The prosecution calls each of its witnesses in turn, and the prosecutor takes each witness through their evidence. This is called evidence-in-chief.
After each witness gives evidence-in-chief, the defence barrister may ask the witness questions to test their evidence. This is called cross-examination.
The prosecution can ask further questions of the witness to clarify matters arising in cross-examination. This is called re-examination.
After the prosecution has called all its witnesses, the defence can call its witnesses. Questioning of the defence witnesses occurs as for prosecution witnesses. After all witnesses have given their evidence, the prosecutor and the defence barrister give their closing addresses to the jury.
The judge then summarises their evidence and the arguments and informs the jury of the law that they need to apply to that evidence in order to reach a verdict.
The jury's role is to decide whether the accused is guilty or not guilty of the offence on the evidence presented to them. The jury must determine whether the prosecution has proven that the accused committed the crime to the accepted standard of proof – beyond reasonable doubt.

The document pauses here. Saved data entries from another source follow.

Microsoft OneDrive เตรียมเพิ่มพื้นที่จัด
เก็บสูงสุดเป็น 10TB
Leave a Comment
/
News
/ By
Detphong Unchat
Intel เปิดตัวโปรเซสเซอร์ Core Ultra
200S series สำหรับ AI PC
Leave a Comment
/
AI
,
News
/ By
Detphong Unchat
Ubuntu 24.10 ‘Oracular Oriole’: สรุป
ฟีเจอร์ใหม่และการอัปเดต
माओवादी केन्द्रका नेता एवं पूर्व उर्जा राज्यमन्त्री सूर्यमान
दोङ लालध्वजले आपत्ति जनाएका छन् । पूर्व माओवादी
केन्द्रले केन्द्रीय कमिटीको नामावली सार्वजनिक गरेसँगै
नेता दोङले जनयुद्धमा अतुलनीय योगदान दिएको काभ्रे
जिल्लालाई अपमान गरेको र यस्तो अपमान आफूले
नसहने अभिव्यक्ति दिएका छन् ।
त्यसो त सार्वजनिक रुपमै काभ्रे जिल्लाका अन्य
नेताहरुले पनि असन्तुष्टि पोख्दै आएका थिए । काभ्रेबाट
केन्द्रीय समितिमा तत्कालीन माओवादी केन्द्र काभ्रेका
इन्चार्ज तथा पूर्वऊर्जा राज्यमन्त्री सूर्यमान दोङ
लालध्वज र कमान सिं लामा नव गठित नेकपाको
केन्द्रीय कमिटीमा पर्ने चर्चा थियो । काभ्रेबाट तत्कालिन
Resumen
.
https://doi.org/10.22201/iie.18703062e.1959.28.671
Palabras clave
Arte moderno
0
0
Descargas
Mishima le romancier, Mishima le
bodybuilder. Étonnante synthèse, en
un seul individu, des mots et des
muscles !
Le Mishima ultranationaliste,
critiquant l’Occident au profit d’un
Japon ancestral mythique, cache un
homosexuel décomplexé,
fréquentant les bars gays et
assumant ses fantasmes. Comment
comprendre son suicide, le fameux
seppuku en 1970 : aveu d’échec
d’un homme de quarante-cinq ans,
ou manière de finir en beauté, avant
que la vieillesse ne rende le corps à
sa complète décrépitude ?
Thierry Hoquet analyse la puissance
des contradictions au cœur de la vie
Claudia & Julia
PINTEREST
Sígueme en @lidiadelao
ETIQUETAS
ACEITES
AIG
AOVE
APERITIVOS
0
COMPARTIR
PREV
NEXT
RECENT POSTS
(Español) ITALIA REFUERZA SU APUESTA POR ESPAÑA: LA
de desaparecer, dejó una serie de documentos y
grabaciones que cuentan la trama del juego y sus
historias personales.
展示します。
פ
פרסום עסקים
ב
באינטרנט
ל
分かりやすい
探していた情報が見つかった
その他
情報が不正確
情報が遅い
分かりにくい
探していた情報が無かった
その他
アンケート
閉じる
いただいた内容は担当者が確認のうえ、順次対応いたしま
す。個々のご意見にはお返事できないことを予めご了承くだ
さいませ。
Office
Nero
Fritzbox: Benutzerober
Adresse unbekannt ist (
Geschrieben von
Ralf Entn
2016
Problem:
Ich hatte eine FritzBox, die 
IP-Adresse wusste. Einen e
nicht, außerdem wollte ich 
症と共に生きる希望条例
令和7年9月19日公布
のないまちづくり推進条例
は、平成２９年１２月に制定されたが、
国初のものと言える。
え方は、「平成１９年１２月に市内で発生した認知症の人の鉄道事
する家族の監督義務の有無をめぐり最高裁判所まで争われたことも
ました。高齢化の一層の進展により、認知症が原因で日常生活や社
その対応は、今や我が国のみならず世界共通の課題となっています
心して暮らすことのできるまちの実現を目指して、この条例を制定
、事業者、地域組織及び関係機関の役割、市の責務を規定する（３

The jury will go to another room to consider their verdict. When they have all reached the same decision, the jury will come into the courtroom and the jury foreperson will tell the court whether they find the accused person guilty or not guilty.
Sometimes the jury cannot agree on a verdict and they will be sent home and the trial may be heard again before a new jury at a later date.
If the jury finds the accused not guilty of the crime then they are free to go. This is called an acquittal. The prosecution cannot appeal to a higher court against an acquittal.
If the jury finds the accused guilty, the judge will then decide what the sentence will be. The sentence will be handed down by the judge after a plea hearing.